Happily I was wrong. Rather than focusing on Black Elk's first three decades in which he witnessed the defeat of Custer at the Little Bighorn, survived the slaughter of nearly 200 of his tribe's people at Wounded Knee in 1890, and became a shaman, Steltenkamp looks at the later years when he rejected his heyoka status and the yuwipi ceremony to become a Roman Catholic catechist.

Through Neihardt's and Brown's writings, Black Elk has come to epitomize traditional native-American spirituality. True believers, romanticists, and some Indian activists will not enjoy reading this ``add-on'' biography, based largely on interviews with Black Elk's daughter, Lucy Looks Twice, and Oglala co-workers. They will continue to reject this ``sullying'' of a traditional life and fail to perceive the dignified reality of an individual Indian's survival and cultural extension.

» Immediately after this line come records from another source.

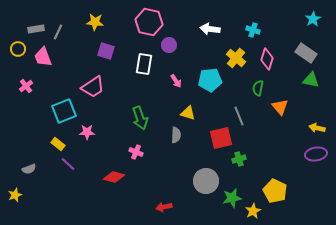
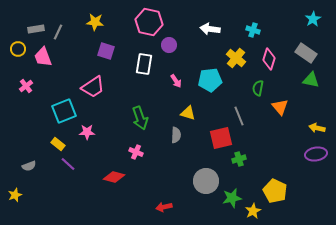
pink diamond at (267, 59): moved 2 px right
gray semicircle at (29, 169): moved 3 px up
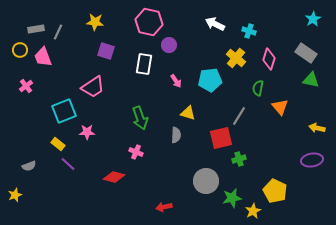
white arrow at (210, 29): moved 5 px right, 5 px up; rotated 18 degrees clockwise
cyan cross at (253, 30): moved 4 px left, 1 px down
yellow circle at (18, 49): moved 2 px right, 1 px down
gray line at (239, 116): rotated 54 degrees clockwise
purple ellipse at (316, 154): moved 4 px left, 6 px down
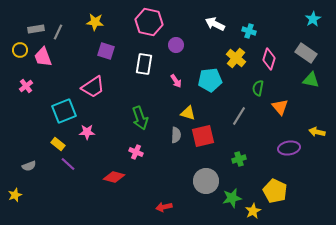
purple circle at (169, 45): moved 7 px right
yellow arrow at (317, 128): moved 4 px down
red square at (221, 138): moved 18 px left, 2 px up
purple ellipse at (312, 160): moved 23 px left, 12 px up
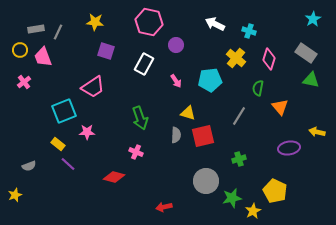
white rectangle at (144, 64): rotated 20 degrees clockwise
pink cross at (26, 86): moved 2 px left, 4 px up
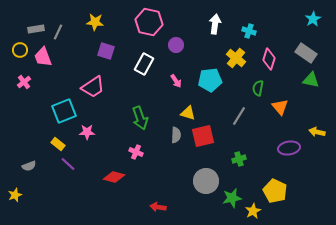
white arrow at (215, 24): rotated 72 degrees clockwise
red arrow at (164, 207): moved 6 px left; rotated 21 degrees clockwise
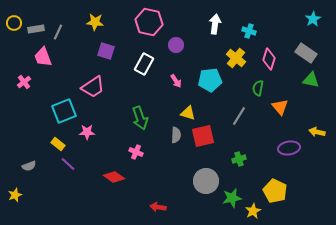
yellow circle at (20, 50): moved 6 px left, 27 px up
red diamond at (114, 177): rotated 20 degrees clockwise
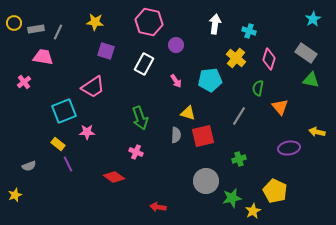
pink trapezoid at (43, 57): rotated 120 degrees clockwise
purple line at (68, 164): rotated 21 degrees clockwise
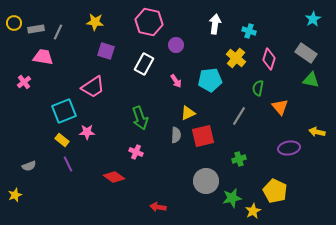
yellow triangle at (188, 113): rotated 42 degrees counterclockwise
yellow rectangle at (58, 144): moved 4 px right, 4 px up
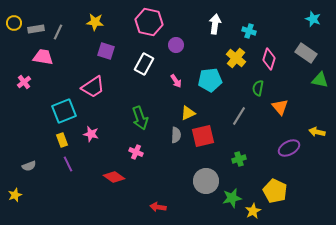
cyan star at (313, 19): rotated 21 degrees counterclockwise
green triangle at (311, 80): moved 9 px right
pink star at (87, 132): moved 4 px right, 2 px down; rotated 14 degrees clockwise
yellow rectangle at (62, 140): rotated 32 degrees clockwise
purple ellipse at (289, 148): rotated 20 degrees counterclockwise
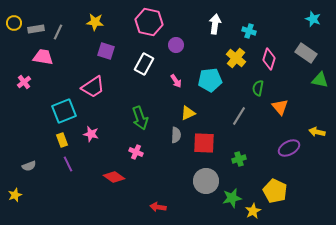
red square at (203, 136): moved 1 px right, 7 px down; rotated 15 degrees clockwise
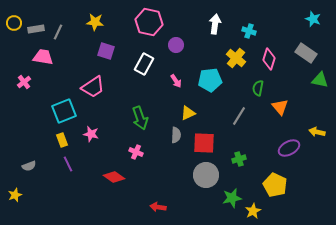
gray circle at (206, 181): moved 6 px up
yellow pentagon at (275, 191): moved 6 px up
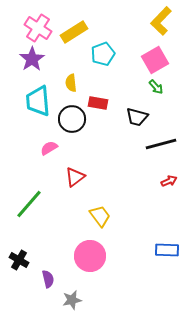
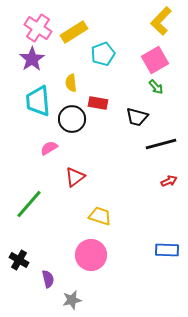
yellow trapezoid: rotated 35 degrees counterclockwise
pink circle: moved 1 px right, 1 px up
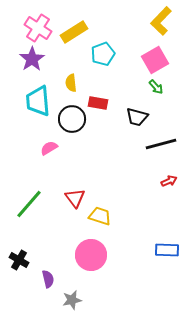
red triangle: moved 21 px down; rotated 30 degrees counterclockwise
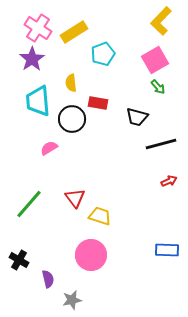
green arrow: moved 2 px right
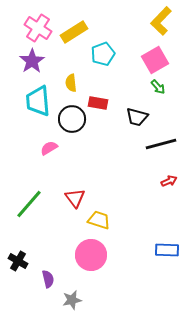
purple star: moved 2 px down
yellow trapezoid: moved 1 px left, 4 px down
black cross: moved 1 px left, 1 px down
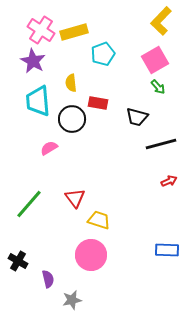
pink cross: moved 3 px right, 2 px down
yellow rectangle: rotated 16 degrees clockwise
purple star: moved 1 px right; rotated 10 degrees counterclockwise
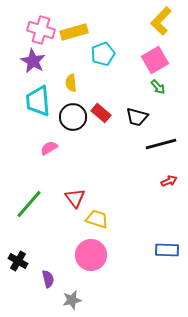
pink cross: rotated 16 degrees counterclockwise
red rectangle: moved 3 px right, 10 px down; rotated 30 degrees clockwise
black circle: moved 1 px right, 2 px up
yellow trapezoid: moved 2 px left, 1 px up
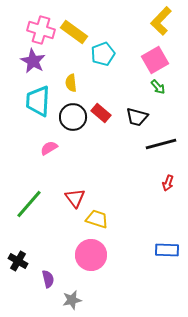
yellow rectangle: rotated 52 degrees clockwise
cyan trapezoid: rotated 8 degrees clockwise
red arrow: moved 1 px left, 2 px down; rotated 133 degrees clockwise
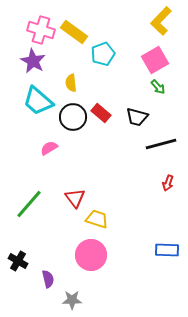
cyan trapezoid: rotated 52 degrees counterclockwise
gray star: rotated 12 degrees clockwise
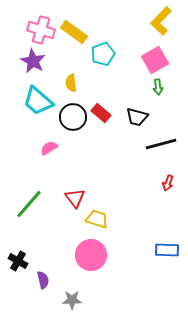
green arrow: rotated 35 degrees clockwise
purple semicircle: moved 5 px left, 1 px down
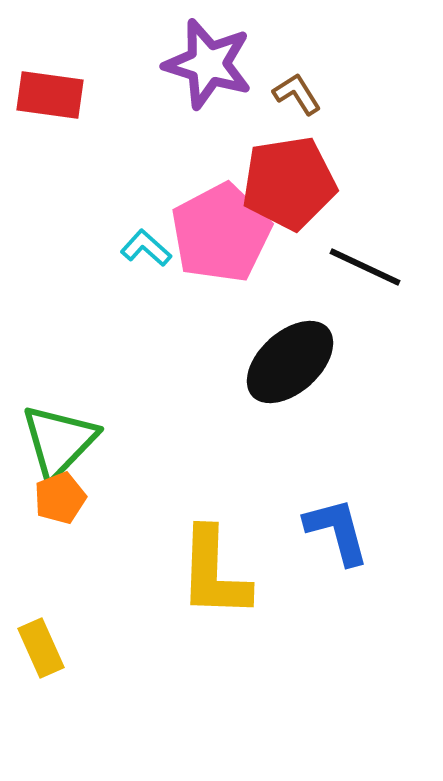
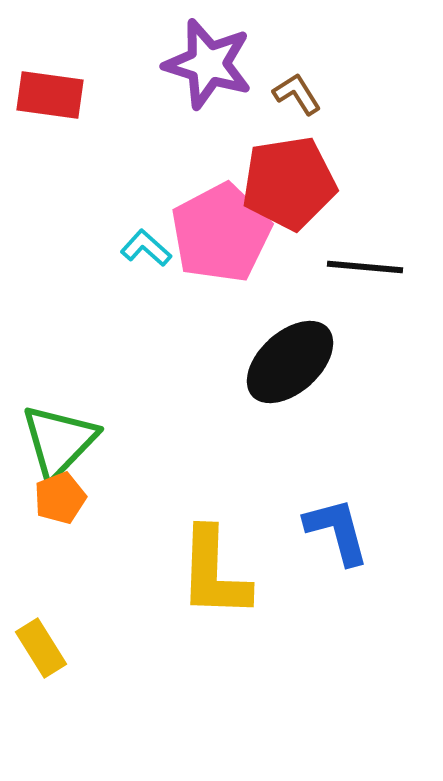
black line: rotated 20 degrees counterclockwise
yellow rectangle: rotated 8 degrees counterclockwise
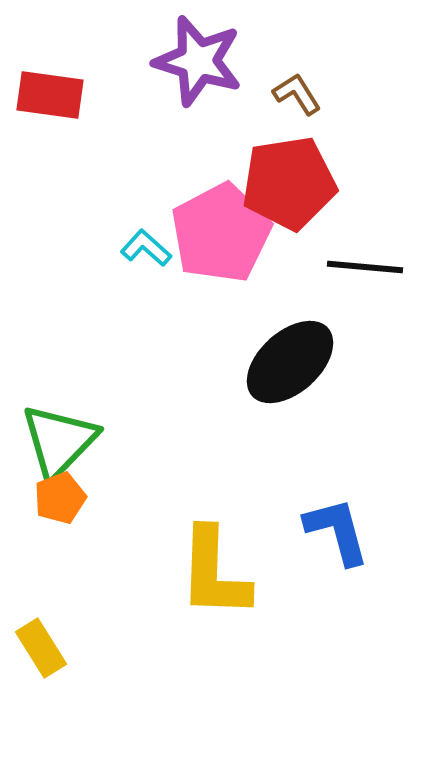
purple star: moved 10 px left, 3 px up
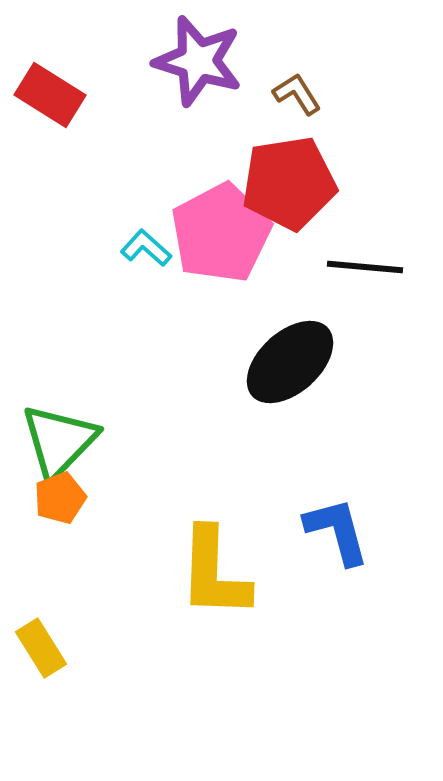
red rectangle: rotated 24 degrees clockwise
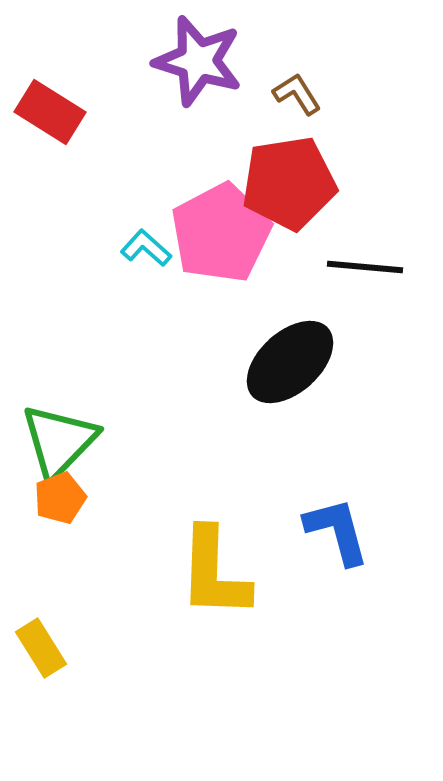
red rectangle: moved 17 px down
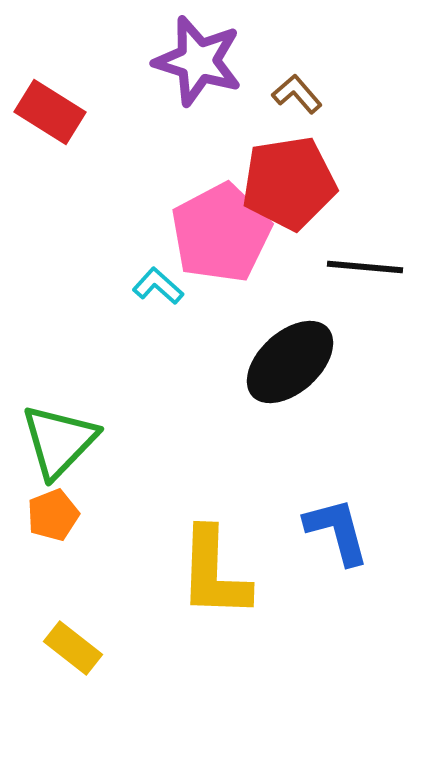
brown L-shape: rotated 9 degrees counterclockwise
cyan L-shape: moved 12 px right, 38 px down
orange pentagon: moved 7 px left, 17 px down
yellow rectangle: moved 32 px right; rotated 20 degrees counterclockwise
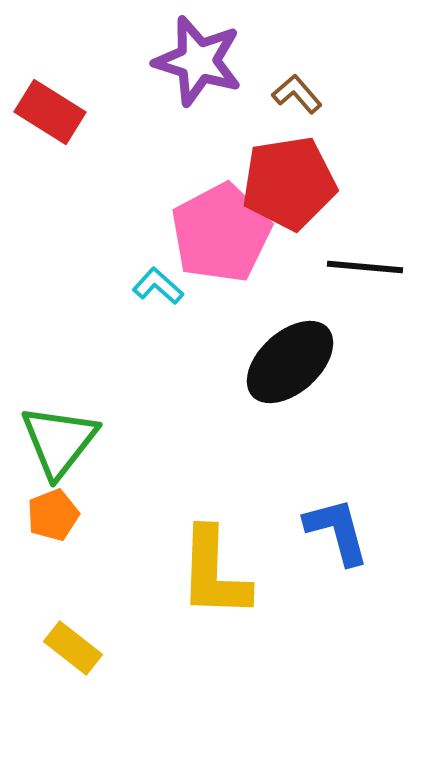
green triangle: rotated 6 degrees counterclockwise
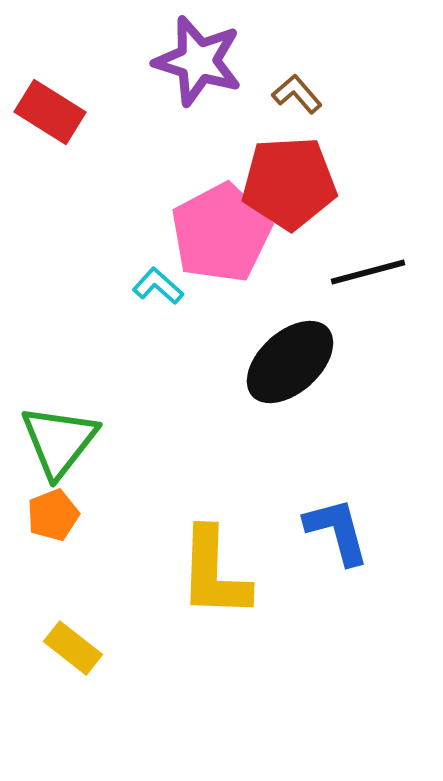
red pentagon: rotated 6 degrees clockwise
black line: moved 3 px right, 5 px down; rotated 20 degrees counterclockwise
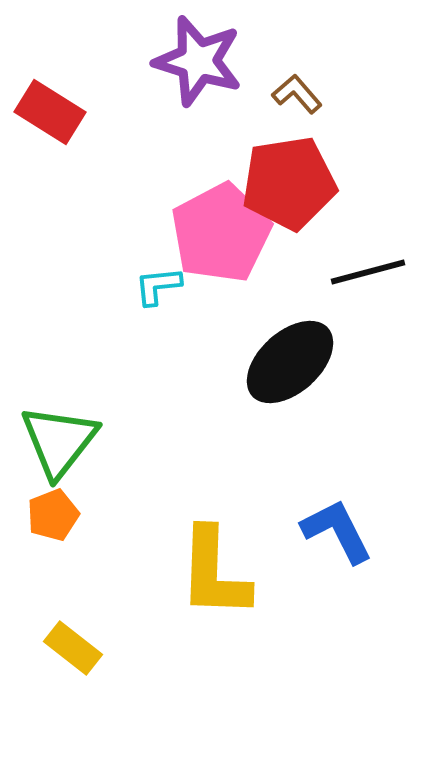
red pentagon: rotated 6 degrees counterclockwise
cyan L-shape: rotated 48 degrees counterclockwise
blue L-shape: rotated 12 degrees counterclockwise
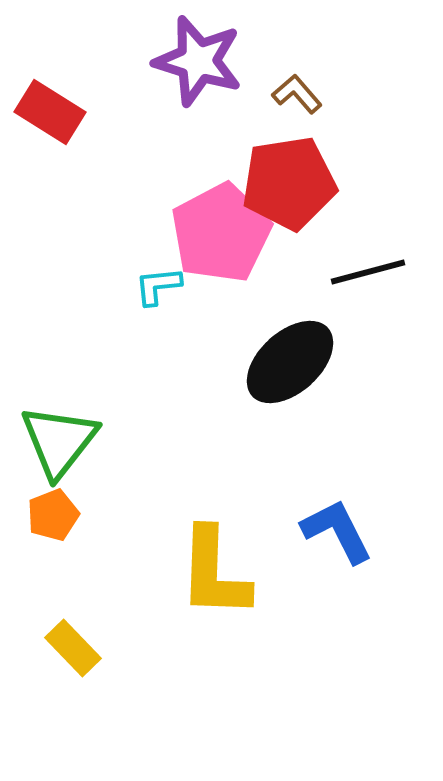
yellow rectangle: rotated 8 degrees clockwise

David Roberts's eighth book, ``Once They Moved Like the Wind: Cochise, Geronimo, and the Apache Wars,'' is a life-and-times dual biography of two Chiricahua Apaches. Cochise, popularized by the 1951 movie ``Broken Arrow'' and the spinoff television series, was more significant historically as a leader of his band, but Geronimo, last of the prominent Apache warriors to surrender to US forces (1866), symbolizes Indian resistance. Graced with a superb photograph collection, Roberts's narrative moves the reader along rapidly, adroitly balancing passages on Apache lore and military campaigns with discourses on Indian-white morality, or the lack thereof. The author used most of the published authorities on the Apache wars and has committed no egregious errors of fact or interpretation; on the other hand, he has not really added any new information or interpretation.

Frank Waters, among whose two dozen books are the superb novel ``The Man Who Killed the Deer'' (1942) and the creditable ``Book of the Hopi'' (1963), has unfortunately been persuaded to allow an early manuscript, ``Brave Are My People: Indian Heroes Not Forgotten,'' to be published at this late date. Approximately 20 Indian leaders from Deganawidah, the Peacemaker, to Chief Seattle are fleetingly limned in a half-dozen pages each. Even a novice reader of Indian history can complete this compendium in a short afternoon. Waters's prose is as smooth as ever. The brief bibliography contains only four references published after 1980. During the past 12 years many worthy book-length biographies on many of his subjects have appeared.

If it had been published 30 years ago and designated as an introduction to native Americana, the volume would have been rightly heralded; now it is simply a handsomely produced book with a memorable title.